Both are under similar custom water loop, with 1000W+ dissipation capability.

Before the picture - have you considered a 2nd machine for a VM server? A TR first-gen (getting cheap!)? I run E5-2996v3 xeons I get used from ebay for that sort of thing as well… still very capable even multiple generations back.

sounds like you could recoup costs and sell off a cpu.

me? Still using it. :wink:

The 2990wx can go though…

Curious. Why look for a used 7960 or 7980 ($800/1000 respectively) when the 10920X is starting new for roughly $800?

I’m a ryzen fanboy as much as anyone but i’d say in your case it is probably better to just swap out CPU to something with more cores.

Less work (same drivers, no need to disassemble the whole box), less cost, etc.

Switch to Ryzen or Threadripper next time (assuming intel is still behind at that point) - AM4 is end of the line so i’d probably sit on your X299 board until AM5 or whatever the next socket AMD put out is available - or there’s DDR5 boards available from either vendor.

Have you considered upgrading the cpu to a 7/9/10980xe for the 18 cores?
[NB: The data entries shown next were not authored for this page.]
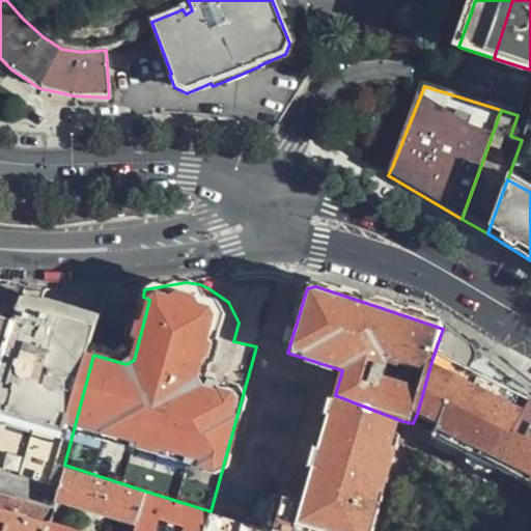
[(0,365),(0,488),(53,506),(56,493),(64,465),(93,355),(101,331),(90,328),(43,313),(19,308),(15,320),(0,365)]
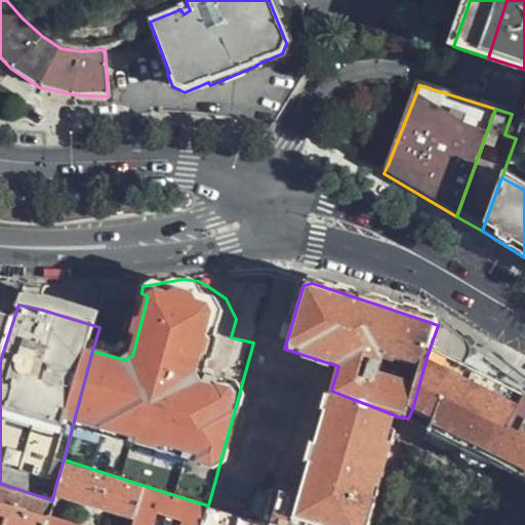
[(0,361),(14,317),(0,313),(0,361)]
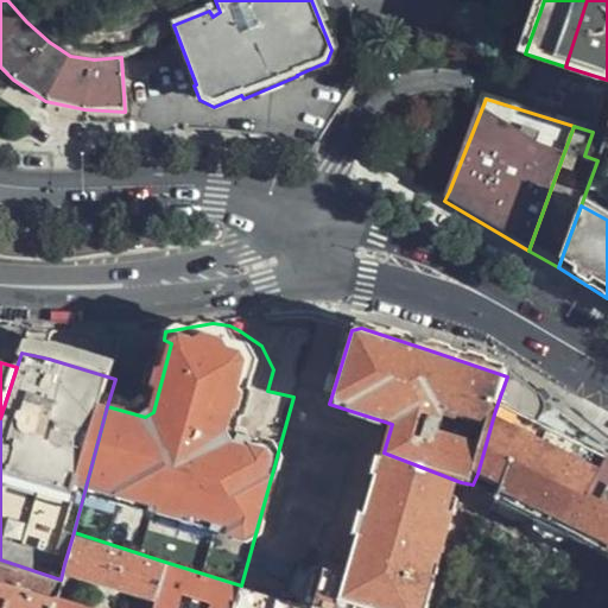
[(507,377),(495,410),(534,426),(542,418),(543,413),(543,409),(531,394),(513,380),(507,377)]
I know that a grand they do cost more than a 3950x with a cheap x570 motherboard, but given you need the ram and pcie lanes i’d imagine the cpu upgrade would be the better option.

You’d be saving more than compared to a threadripper and by the time you need an upgrade again, you could probably just switch to some AM5, DDR5 platform on like zen4/5 with on die HBM, assuming its decently priced.